With all pictures excluded, restate the records that follow exactly as written.

*Information given*
· · ·

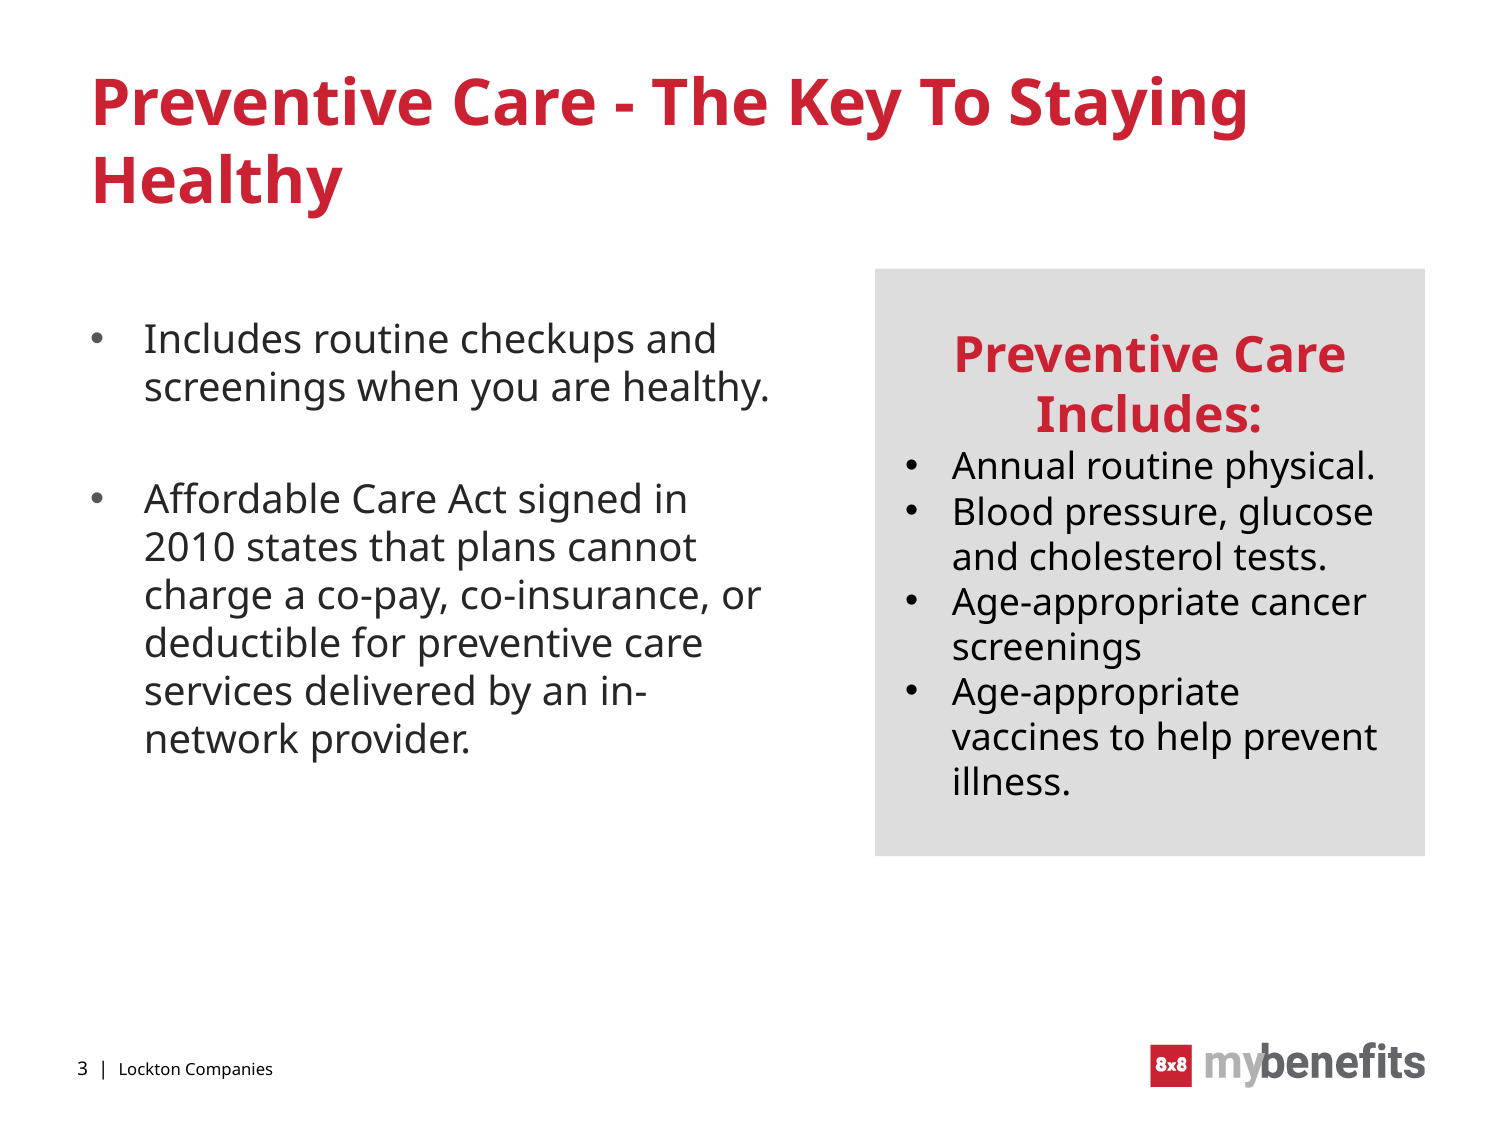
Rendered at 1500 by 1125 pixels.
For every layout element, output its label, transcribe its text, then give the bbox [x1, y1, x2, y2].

title Preventive Care - The Key To Staying Healthy [75, 45, 1480, 233]
list Includes routine checkups and screenings when you are healthy. Affordable Care Act signed in 2010 states that plans cannot charge a co-pay, co-insurance, or deductible for preventive care services delivered by an in-network provider. [75, 306, 788, 819]
picture [1150, 1042, 1425, 1088]
text_box Preventive Care Includes: Annual routine physical. Blood pressure, glucose and cholesterol tests. Age-appropriate cancer screenings Age-appropriate vaccines to help prevent illness. [875, 268, 1425, 857]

· · ·

*Result of this exercise*
Rendered at 1500 by 1125 pixels.
For every layout element, output its label, transcribe its text, then give the bbox [x1, y1, x2, y2].

title Preventive Care - The Key To Staying Healthy [75, 45, 1480, 233]
list Includes routine checkups and screenings when you are healthy. Affordable Care Act signed in 2010 states that plans cannot charge a co-pay, co-insurance, or deductible for preventive care services delivered by an in-network provider. [75, 306, 788, 819]
picture [1150, 1042, 1425, 1088]
text_box Preventive Care Includes: Annual routine physical. Blood pressure, glucose and cholesterol tests. Age-appropriate cancer screenings Age-appropriate vaccines to help prevent illness. [875, 268, 1425, 857]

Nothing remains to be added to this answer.